Le reggae bien au-delà de Bob Marley!
Trenchtown est juste là, à Humaitá. Non, la géographie carioca n'a pas déraillé et ce n'est pas Cesar Maia qui change encore un nom de rue. Le ghetto jamaïcain, berceau du reggae, s'est installé au Ballroom seulement en esprit, grâce à la bande sonore du groupe Reggae B. Le groupe se produira dans la salle les mardis de juillet, toujours avec des invités. Et ce soir, c'est Frejat qui passe.
Né un peu par hasard, lors d'un show hommage à Bob Marley l'an dernier, Reggae B est une sorte d'All Star Band carioca, réunissant des musiciens expérimentés qui trouvent un moment entre répétitions, shows et enregistrements de leurs groupes principaux pour jouer du reggae.
La formation comprend Bi Ribeiro (Paralamas), Jean Pierre (Cidade Negra), João Fera (Paralamas), Cláudio Menezes (ex-AfroReggae), Marlon (Vitória Régia), Bidu Cordeiro (Paralamas), Ronaldo Silva (fils de Robertinho Silva), Valnei Ainê (Negril) et Gustavo Black Alien (ex-Planet Hemp). La rencontre de tant de stars rappelle la Midnight Blues Band, projet qui réunissait Frejat, Peninha, George Israel et d'autres au début des années 90 — le groupe donna des shows légendaires au Circo Voador et se produisit au Hollywood Rock. La ressemblance n'est pas fortuite.

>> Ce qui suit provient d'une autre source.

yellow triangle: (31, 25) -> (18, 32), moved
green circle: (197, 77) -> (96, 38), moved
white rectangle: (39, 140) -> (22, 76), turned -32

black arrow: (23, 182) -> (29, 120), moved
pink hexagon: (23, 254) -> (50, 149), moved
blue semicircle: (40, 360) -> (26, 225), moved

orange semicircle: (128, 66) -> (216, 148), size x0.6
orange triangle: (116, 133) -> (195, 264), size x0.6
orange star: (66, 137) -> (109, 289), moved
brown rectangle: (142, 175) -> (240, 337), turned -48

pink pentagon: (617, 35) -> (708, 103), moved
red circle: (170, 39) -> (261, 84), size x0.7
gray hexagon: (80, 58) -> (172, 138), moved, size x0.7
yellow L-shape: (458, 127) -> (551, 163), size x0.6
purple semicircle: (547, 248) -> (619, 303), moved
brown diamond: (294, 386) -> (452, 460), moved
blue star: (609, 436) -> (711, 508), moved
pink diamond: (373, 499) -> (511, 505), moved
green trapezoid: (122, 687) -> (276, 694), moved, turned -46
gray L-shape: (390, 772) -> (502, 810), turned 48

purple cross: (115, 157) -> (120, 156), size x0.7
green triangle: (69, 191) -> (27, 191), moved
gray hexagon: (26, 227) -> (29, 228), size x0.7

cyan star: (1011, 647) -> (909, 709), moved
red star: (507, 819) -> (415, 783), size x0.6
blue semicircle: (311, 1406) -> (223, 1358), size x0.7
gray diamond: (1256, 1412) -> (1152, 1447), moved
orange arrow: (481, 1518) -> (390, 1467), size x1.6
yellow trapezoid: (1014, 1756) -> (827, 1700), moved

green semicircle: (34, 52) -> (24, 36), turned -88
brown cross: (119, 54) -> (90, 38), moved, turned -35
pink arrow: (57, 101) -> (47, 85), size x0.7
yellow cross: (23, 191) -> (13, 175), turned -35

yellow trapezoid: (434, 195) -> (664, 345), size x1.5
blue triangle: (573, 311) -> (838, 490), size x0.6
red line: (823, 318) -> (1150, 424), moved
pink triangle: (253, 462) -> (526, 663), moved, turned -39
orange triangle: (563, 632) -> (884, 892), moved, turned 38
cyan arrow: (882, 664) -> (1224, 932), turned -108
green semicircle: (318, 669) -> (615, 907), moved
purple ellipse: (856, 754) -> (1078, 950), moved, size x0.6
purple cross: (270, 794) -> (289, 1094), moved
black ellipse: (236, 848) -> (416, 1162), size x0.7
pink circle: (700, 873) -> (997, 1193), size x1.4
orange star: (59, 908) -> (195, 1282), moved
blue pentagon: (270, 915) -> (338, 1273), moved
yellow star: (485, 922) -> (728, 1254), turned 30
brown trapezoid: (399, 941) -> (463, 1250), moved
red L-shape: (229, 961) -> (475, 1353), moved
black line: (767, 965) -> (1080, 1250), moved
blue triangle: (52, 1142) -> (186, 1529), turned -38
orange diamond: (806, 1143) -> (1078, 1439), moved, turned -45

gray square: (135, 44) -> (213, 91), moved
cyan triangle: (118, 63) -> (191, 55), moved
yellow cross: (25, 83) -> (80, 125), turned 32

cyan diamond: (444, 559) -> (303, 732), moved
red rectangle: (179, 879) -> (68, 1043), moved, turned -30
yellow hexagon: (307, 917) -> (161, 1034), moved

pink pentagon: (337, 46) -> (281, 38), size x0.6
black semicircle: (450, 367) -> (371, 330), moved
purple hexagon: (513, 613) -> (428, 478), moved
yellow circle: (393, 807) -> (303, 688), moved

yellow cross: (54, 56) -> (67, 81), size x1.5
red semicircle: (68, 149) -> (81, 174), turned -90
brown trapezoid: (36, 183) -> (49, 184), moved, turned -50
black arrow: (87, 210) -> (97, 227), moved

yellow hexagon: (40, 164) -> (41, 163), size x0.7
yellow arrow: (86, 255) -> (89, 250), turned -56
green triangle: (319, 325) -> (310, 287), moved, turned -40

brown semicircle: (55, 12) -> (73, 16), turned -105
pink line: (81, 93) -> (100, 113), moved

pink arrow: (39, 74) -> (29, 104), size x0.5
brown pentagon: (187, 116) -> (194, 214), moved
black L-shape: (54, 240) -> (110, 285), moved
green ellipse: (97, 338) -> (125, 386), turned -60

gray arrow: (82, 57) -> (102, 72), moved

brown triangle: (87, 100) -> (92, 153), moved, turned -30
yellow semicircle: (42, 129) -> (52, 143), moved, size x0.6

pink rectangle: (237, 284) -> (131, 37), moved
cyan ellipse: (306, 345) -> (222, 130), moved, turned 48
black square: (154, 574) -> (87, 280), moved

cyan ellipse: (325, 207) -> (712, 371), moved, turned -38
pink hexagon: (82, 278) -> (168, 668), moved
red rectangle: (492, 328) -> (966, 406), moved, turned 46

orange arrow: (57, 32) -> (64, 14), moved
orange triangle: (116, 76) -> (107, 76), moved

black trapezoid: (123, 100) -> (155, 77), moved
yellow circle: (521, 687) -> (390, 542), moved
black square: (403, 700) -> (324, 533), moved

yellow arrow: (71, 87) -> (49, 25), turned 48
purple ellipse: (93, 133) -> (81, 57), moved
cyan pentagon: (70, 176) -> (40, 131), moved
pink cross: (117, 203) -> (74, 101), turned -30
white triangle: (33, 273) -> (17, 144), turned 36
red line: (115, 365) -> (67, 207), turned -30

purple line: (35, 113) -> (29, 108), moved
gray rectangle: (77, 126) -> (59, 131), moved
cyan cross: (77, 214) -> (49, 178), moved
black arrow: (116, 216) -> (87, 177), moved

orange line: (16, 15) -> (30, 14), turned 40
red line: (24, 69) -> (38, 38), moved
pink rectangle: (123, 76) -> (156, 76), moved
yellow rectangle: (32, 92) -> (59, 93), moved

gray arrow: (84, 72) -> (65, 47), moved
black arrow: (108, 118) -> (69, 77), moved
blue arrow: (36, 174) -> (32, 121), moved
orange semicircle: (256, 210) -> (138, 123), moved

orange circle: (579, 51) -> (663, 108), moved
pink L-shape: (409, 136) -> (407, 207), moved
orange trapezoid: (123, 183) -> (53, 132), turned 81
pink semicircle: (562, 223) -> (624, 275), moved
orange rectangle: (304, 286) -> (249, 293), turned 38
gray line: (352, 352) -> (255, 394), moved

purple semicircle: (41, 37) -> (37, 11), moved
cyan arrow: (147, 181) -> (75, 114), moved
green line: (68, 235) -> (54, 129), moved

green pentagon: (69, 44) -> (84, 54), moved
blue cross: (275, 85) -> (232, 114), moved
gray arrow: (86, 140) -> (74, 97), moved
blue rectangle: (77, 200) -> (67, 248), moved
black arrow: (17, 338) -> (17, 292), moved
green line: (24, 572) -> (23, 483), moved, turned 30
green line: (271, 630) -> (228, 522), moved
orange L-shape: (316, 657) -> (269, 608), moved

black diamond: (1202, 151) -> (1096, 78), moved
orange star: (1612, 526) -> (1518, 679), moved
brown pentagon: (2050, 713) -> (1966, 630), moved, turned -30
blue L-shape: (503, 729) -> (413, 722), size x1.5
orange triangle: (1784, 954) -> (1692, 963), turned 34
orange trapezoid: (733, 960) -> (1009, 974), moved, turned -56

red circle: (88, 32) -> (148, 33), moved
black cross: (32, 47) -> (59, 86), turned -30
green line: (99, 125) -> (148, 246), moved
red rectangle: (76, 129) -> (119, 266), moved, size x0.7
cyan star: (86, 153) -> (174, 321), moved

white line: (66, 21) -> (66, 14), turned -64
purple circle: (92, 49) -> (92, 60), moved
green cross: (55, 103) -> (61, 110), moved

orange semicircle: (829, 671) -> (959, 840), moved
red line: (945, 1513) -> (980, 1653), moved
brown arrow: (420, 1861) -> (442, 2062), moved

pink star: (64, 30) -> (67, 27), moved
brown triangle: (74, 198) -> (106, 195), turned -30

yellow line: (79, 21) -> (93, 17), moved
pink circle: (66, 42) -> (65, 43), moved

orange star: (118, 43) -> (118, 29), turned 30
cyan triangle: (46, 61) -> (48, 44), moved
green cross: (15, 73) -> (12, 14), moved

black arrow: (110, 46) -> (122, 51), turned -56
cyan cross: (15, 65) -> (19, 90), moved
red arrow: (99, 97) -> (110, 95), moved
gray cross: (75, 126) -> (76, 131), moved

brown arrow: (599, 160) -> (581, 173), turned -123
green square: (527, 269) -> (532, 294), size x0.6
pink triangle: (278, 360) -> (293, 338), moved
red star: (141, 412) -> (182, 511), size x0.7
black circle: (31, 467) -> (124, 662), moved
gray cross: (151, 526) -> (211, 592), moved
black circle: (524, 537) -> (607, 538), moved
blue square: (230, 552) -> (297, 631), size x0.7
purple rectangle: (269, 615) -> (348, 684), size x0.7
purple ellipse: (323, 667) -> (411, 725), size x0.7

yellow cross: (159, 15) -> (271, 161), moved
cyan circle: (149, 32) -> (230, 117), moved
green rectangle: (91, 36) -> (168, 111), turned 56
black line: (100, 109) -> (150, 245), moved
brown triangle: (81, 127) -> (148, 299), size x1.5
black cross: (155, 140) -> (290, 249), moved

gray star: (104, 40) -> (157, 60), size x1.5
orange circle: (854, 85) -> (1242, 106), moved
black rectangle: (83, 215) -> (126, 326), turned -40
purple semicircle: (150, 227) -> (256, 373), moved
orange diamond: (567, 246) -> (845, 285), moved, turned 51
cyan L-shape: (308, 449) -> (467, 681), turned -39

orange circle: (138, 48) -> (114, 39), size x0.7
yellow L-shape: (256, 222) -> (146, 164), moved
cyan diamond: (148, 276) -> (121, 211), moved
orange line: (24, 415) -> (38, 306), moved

« Au début, la Midnight Blues Band fut vraiment une inspiration » — dit Bi. Le répertoire évite les classiques usés. Les points communs entre les deux groupes s'arrêtent là. Midnight jouait des classiques du rock des années 50 et 60. Reggae B, outre s'aventurer dans un autre rythme, n'est pas un groupe de classiques. De Bob Marley, par exemple, ils ne jouent qu'une, « Get up, stand up ». Le reste du répertoire propose des chansons moins connues de noms comme Black Uhuru, Linton Kwesi Johnson et Peter Tosh.
« Nous voulions jouer autre chose que ce soi-disant 'reggae roots', car il semble que pour les groupes brésiliens, le reggae s'arrête là. Il y a beaucoup d'autres choses formidables que moi et les autres membres voulions montrer » — dit Bi.
Le bassiste parle avec autorité. Fan du rythme depuis les années 70, il fut l'un des principaux responsables de l'accent reggae des Paralamas do Sucesso. En 89, Bi profita d'une pause de son groupe pour fonder Mighty Reggae Beat, autre groupe cover de reggae. L'étiquette « groupe cover », d'ailleurs, commence à être trop petite pour Reggae B. Et pas seulement parce qu'ils jouent déjà des chansons inédites comme « Pomar » de Nando Reis et une de Digão, encore sans titre — « on l'appelle juste 'ska' », dit Bi. L'essentiel est ce que Bi qualifie d'« accent Reggae B ». « Pendant ce temps où nous jouons ensemble, nous avons construit une unité si grande que naturellement les chansons sortent avec notre propre visage » — évalue Bi.